• Given passage:
Segment Open

Despite this enormous success, nay-sayers abound. Inspection of the sales figures for the iPod and iTunes indicate that at present, with 2 million iPods in user’s pockets and 30 million songs purchased through iTunes, only 15 legitimately purchased songs have been purchased per iPod. Similarly, some critics of Apple’s hype have noted that to fill a 40 GB iPod, a person would have to spend up to $20,000 dollars to do so. These critics point out that since it is unlikely that a person will fill an iPod with legitimate downloads, but rather rely primarily on previously downloaded illegitimate copies or ripped music from CDs, this model is not truly compensating creators. [33] In addition, they state that since Apple’s Steve Jobs was quoted as saying “there’s no money in online music” and that Apple’s success comes from selling iPods, not licensed music, the market for per-unit pricing of legitimate online music sales is inefficient and doomed to failure.

Segment Closed

• To-do item a: Translate this sentence from the passage on iPod sales into Spanish: "Despite this enormous success, nay-sayers abound."
The records have no connection to the passage about iPod sales.

• Data:
Segment Open

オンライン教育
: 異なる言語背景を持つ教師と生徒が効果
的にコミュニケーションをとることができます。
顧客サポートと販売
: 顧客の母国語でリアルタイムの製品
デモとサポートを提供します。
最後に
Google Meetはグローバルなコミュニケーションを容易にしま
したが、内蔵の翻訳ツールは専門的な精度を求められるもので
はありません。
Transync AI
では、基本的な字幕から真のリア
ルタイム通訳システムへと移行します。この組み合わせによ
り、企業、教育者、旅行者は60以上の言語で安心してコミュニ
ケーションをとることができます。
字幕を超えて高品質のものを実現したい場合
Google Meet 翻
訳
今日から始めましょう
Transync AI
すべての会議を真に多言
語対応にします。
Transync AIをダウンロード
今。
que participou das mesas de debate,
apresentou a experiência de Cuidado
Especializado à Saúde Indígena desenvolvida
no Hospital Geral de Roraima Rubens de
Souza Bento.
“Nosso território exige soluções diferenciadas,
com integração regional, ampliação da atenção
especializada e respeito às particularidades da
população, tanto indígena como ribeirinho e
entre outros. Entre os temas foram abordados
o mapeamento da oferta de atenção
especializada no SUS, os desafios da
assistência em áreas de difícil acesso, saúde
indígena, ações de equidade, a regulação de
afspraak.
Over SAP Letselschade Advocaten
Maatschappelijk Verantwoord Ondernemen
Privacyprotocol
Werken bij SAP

Segment Closed

• To-do item b: Rewrite the records, putting "específica" in place of every "especializada" and keeping everything else as it is.

• Answer a: A pesar de este enorme éxito, abundan los detractores.

• Answer b:
オンライン教育
: 異なる言語背景を持つ教師と生徒が効果
的にコミュニケーションをとることができます。
顧客サポートと販売
: 顧客の母国語でリアルタイムの製品
デモとサポートを提供します。
最後に
Google Meetはグローバルなコミュニケーションを容易にしま
したが、内蔵の翻訳ツールは専門的な精度を求められるもので
はありません。
Transync AI
では、基本的な字幕から真のリア
ルタイム通訳システムへと移行します。この組み合わせによ
り、企業、教育者、旅行者は60以上の言語で安心してコミュニ
ケーションをとることができます。
字幕を超えて高品質のものを実現したい場合
Google Meet 翻
訳
今日から始めましょう
Transync AI
すべての会議を真に多言
語対応にします。
Transync AIをダウンロード
今。
que participou das mesas de debate,
apresentou a experiência de Cuidado
Especializado à Saúde Indígena desenvolvida
no Hospital Geral de Roraima Rubens de
Souza Bento.
“Nosso território exige soluções diferenciadas,
com integração regional, ampliação da atenção
específica e respeito às particularidades da
população, tanto indígena como ribeirinho e
entre outros. Entre os temas foram abordados
o mapeamento da oferta de atenção
específica no SUS, os desafios da
assistência em áreas de difícil acesso, saúde
indígena, ações de equidade, a regulação de
afspraak.
Over SAP Letselschade Advocaten
Maatschappelijk Verantwoord Ondernemen
Privacyprotocol
Werken bij SAP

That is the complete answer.